Fashion Week Goes Digital

Mercedes-Benz Fashion Week is adding some updated digital technology components for its debut turn at Lincoln Center next week. Fashion is an industry that loves the tangible, from tear sheets to big, glossy magazines, right on down to U.S. postal service-delivered invitations for Fashion Week. And while paper hasn't gone away completely, this season marks a major digital overhaul for Fashion Week festivities.

This year, attending the shows at Lincoln Center will feel a little bit like going to the airport. Registered press with photo-personalized credentials and invited guests will be electronically registered on designer invitation lists and seating grids. All one has to do is walk up, scan a barcode—most likely received via e-mail—at a self-service kiosk, and take their printed ticket to the door.

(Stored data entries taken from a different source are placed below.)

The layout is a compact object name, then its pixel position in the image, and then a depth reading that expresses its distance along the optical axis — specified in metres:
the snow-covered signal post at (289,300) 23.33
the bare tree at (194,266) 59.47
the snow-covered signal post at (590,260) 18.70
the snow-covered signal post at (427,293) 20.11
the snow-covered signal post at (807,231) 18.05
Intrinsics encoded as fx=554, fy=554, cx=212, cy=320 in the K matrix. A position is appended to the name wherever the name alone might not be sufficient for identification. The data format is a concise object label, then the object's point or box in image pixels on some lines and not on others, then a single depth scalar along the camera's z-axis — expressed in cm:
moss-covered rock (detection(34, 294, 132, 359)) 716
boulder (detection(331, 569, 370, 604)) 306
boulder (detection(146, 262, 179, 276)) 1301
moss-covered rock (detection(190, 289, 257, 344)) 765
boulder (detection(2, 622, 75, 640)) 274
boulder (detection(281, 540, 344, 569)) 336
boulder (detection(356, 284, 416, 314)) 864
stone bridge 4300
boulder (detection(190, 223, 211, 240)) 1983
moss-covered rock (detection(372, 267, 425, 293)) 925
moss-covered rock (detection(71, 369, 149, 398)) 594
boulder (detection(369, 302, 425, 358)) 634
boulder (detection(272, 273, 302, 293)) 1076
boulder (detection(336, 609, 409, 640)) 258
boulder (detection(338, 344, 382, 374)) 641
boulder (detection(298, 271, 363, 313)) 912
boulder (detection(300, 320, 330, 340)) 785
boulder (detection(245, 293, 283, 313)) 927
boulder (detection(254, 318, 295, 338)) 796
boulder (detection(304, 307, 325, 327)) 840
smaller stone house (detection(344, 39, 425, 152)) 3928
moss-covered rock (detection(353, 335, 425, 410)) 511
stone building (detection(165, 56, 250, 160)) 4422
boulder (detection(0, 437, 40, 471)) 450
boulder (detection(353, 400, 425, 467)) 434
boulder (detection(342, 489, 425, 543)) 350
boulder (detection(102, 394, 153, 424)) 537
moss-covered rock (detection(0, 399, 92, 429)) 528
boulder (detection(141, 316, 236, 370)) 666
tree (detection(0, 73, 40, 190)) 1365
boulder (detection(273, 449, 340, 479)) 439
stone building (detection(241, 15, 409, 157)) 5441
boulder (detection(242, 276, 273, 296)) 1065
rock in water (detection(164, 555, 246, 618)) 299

With 80 percent of participating designers having singed on to try out the new system, there are still a few stragglers relying on old-fashioned paper invites. Those, along with last-minute invitees and/or folks who prefer the older method can still check in with a human, albeit one with a computer, instead of a clipboard.

Mercedes-Benz Fashion Week partnered with Control Group and Fashion GPS to streamline the RSVP process, promising to make the often crowded and dizzying check-in process a less stressful affair—though the heightened security involved in registration might not bode well for party crashers.

In tandem with the enhanced on-site experience, Tender has created a new website that provides the requisite event information, but delves deeper with designer bios and direct linkage to e-commerce and independent live-streams of shows, offering anyone—anywhere—a chance to get in on the Fashion Week action.